A contagem regressiva para a Copa ganhou um balde de água fria. A lesão grave de Rodrygo — rompimento do menisco e do ligamento cruzado anterior do joelho direito — tira o atacante do Mundial a exatos 100 dias da bola rolar. O jogador do Real Madrid está fora do torneio que será disputado em Estados Unidos, México e Canadá.

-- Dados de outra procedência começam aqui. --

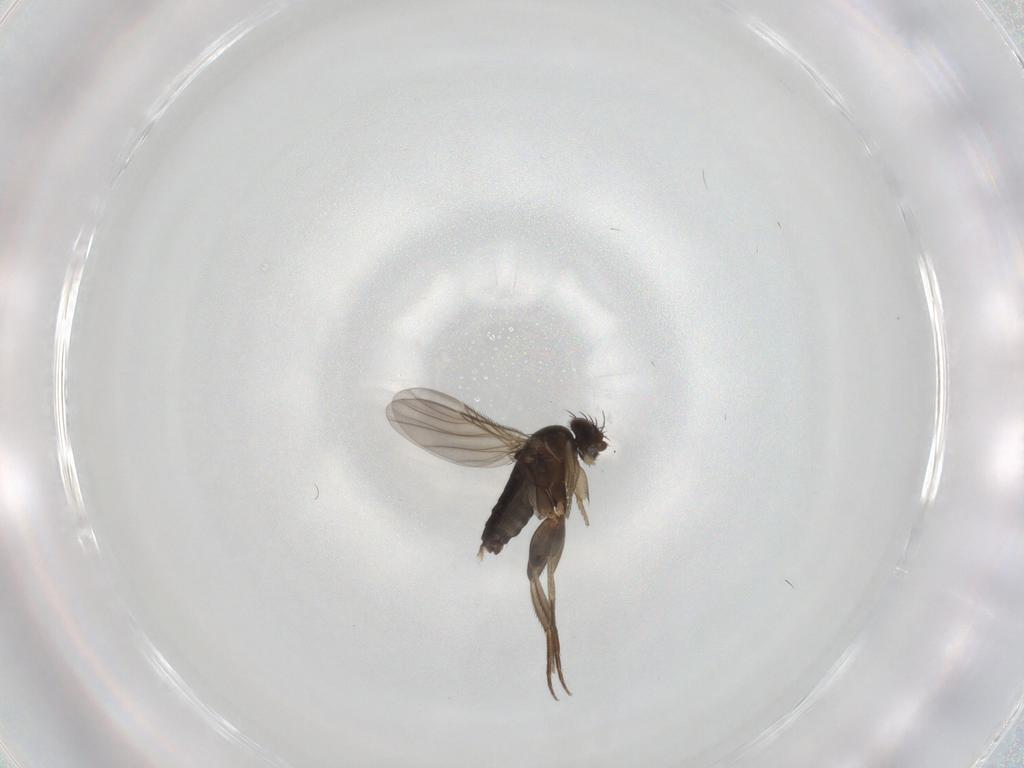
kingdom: Animalia
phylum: Arthropoda
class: Insecta
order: Diptera
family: Phoridae
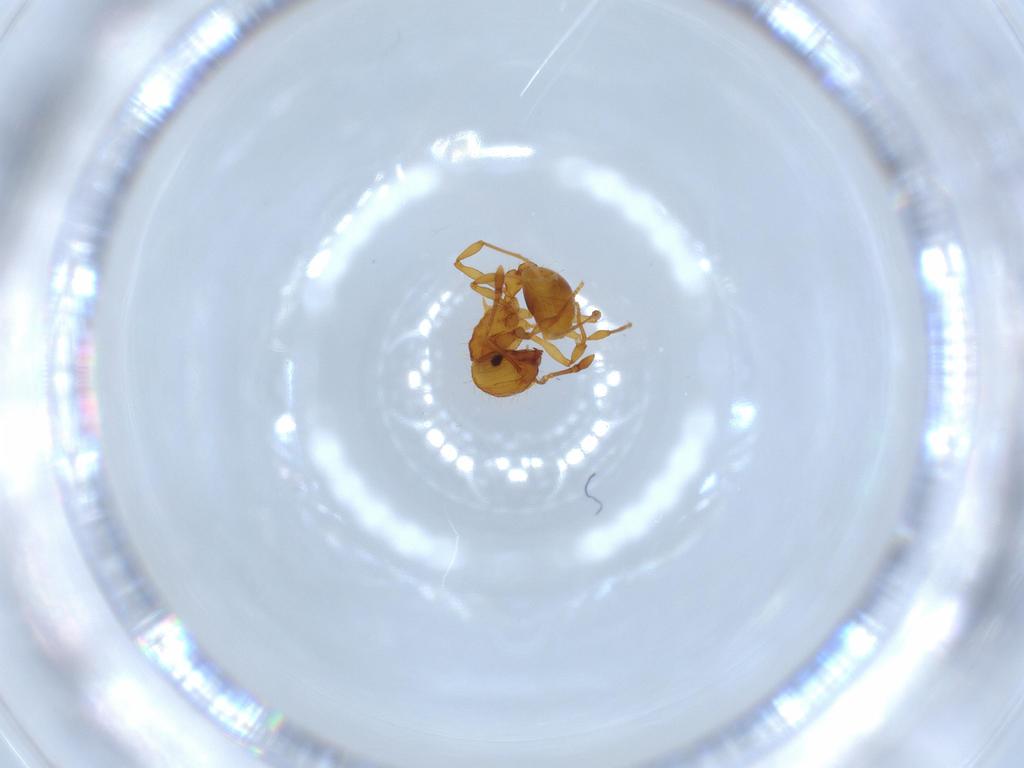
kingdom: Animalia
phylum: Arthropoda
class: Insecta
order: Hymenoptera
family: Formicidae
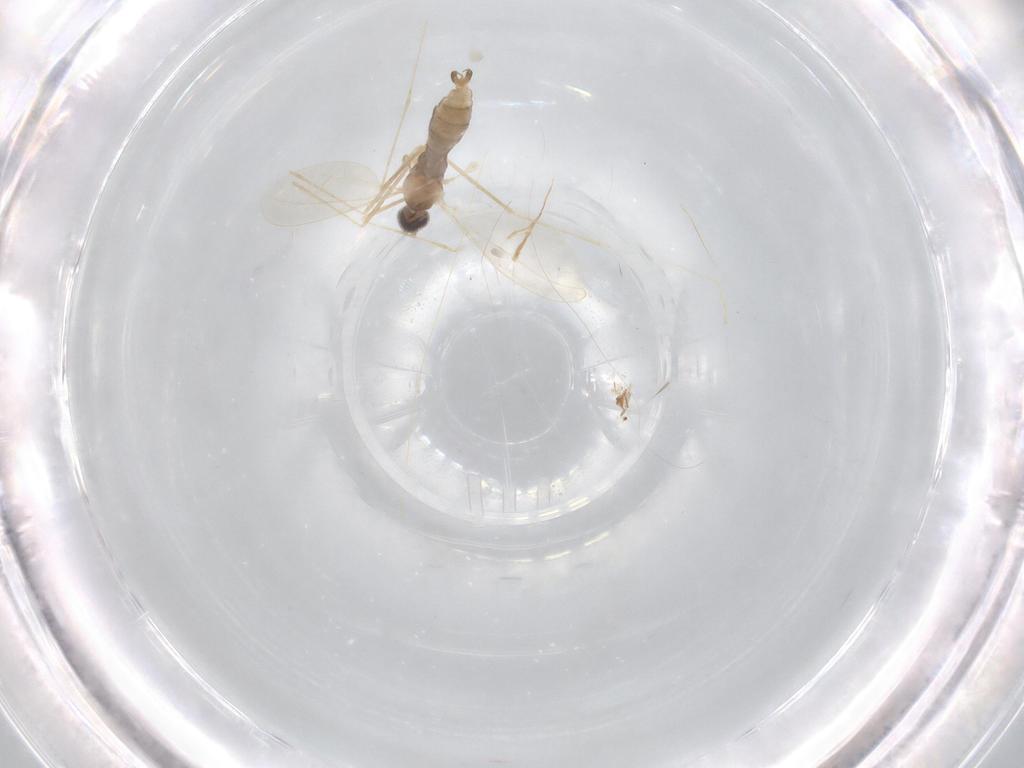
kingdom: Animalia
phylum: Arthropoda
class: Insecta
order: Diptera
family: Cecidomyiidae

Figura constante nas convocações desde 2019, Rodrygo era peça-chave no ciclo. Com oito gols, liderava a artilharia da Seleção no período e vinha assumindo a camisa 10 na ausência de Neymar. Versátil, entregava repertório: ponta esquerda — sua preferência —, direita ou até centralizado como meia. Um coringa que dava flexibilidade tática ao técnico Carlo Ancelotti.
E agora, professor?
Nos últimos amistosos, Ancelotti apostou em um quarteto ofensivo, com Vini Jr. mais por dentro. Com Rodrygo aberto pela esquerda em boa parte desses jogos, a engrenagem funcionava com mobilidade e profundidade. Sem ele, o treinador pode devolver Vini à ponta — função que exerce no clube — ou promover um novo titular.
Nesse cenário, Gabriel Martinelli, do Arsenal, surge como favorito. Bem avaliado internamente, só ficou fora de uma convocação recente por lesão. É jovem, agressivo e recompõe — pacote completo.
Neymar volta ao jogo?
A baixa de Rodrygo mexe também com o tabuleiro de Neymar. O camisa 10 do Santos tenta retomar espaço após longo período afastado por lesão no joelho. Fora das listas desde outubro de 2023, ele terá dois compromissos antes da próxima convocação, contra Mirassol e Corinthians. No dia 16, Ancelotti anuncia os 26 nomes para os amistosos diante de França e Croácia.
Mais ataque ou reforço no meio?
Sem Rodrygo, abre-se uma vaga estratégica. Ancelotti pode equilibrar o elenco reforçando o meio-campo — setor que variou entre cinco e seis convocados nas últimas listas — ou ampliar as opções de centroavante. Nomes como Matheus Cunha, Richarlison, João Pedro, Kaio Jorge, Igor Jesus e Vitor Roque já foram testados no comando de ataque.
Corre por fora Antony, em alta no Real Betis. Canhoto, mas habituado à direita. O mesmo perfil de Luiz Henrique, do Zenit, presença constante nas últimas listas.
Resumo da ópera: perde-se talento e imprevisibilidade. Ganha-se uma disputa aberta, daquelas que aceleram desempenho. A Seleção terá que se reinventar — e rápido. Copa não espera ninguém.